Pydantic models as the canonical schema (partially adopted)

Workers can already declare input_schema_ref / output_schema_ref pointing to a Pydantic model. config.resolve_schema_refs() converts the model to JSON Schema at config load time, so the worker config sees a structured schema even though the source of truth is a Python class.

  • Adopted for the authoring layer — Pydantic gives type hints, IDE autocompletion, and Python-level testability.
  • Not adopted for the validation layer at message time — the resolved schema is still validated shallowly by contracts.py. Pydantic models can be deeply expressive in ways the framework deliberately does not enforce at runtime.

Validate strictly on input, loosely on output (rejected)

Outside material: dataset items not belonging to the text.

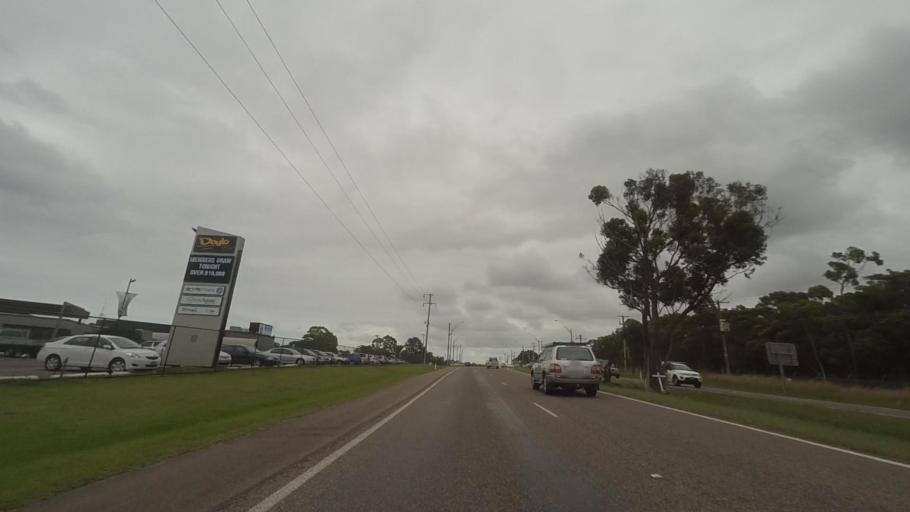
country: AU
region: New South Wales
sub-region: Wyong Shire
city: Buff Point
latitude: -33.1967
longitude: 151.5255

Tighten input validation (we trust the orchestrator), loosen output validation (we don't trust LLMs to nail nested schemas). The two halves would diverge in depth.

  • Rejected because the asymmetry is confusing. A worker author would have to remember "my output_schema is mostly decorative; my input_schema is real" — and the worker prompt would have to be authored against the looser side. Easier to document a single rule: both are shallow.

Consequences

Enables:

  • Sub-millisecond validation per message. Validation is a hot path; this cost matters.
  • No jsonschema runtime dependency.
  • Workers can be authored without learning the full JSON Schema spec. The worker's system prompt does the heavy lifting on output shape; the framework's job is to catch the gross misconfigurations.
  • The validator is auditable in one file. Operators can read exactly what's checked.

Costs:

  • A worker that emits valid top-level keys but malformed nested content gets dispatched onward. Downstream callers (or the orchestrator's synthesizer) need to handle that — they can't rely on the framework to filter it out.
  • Bug class: an LLM occasionally emits a string where a nested object is expected. The validator passes (top-level type is right); the downstream worker crashes on first access. The parse-error resilience in parse_task_result (ADR-004) catches this at the result-stream layer, but doesn't repair the upstream shape.
  • One specific gotcha worth calling out: boolean checks come before integer checks because Python's bool is a subclass of int. Without this ordering, True validates as an integer and the worker receives the wrong type. This is defended by a regression test in test_contracts.py.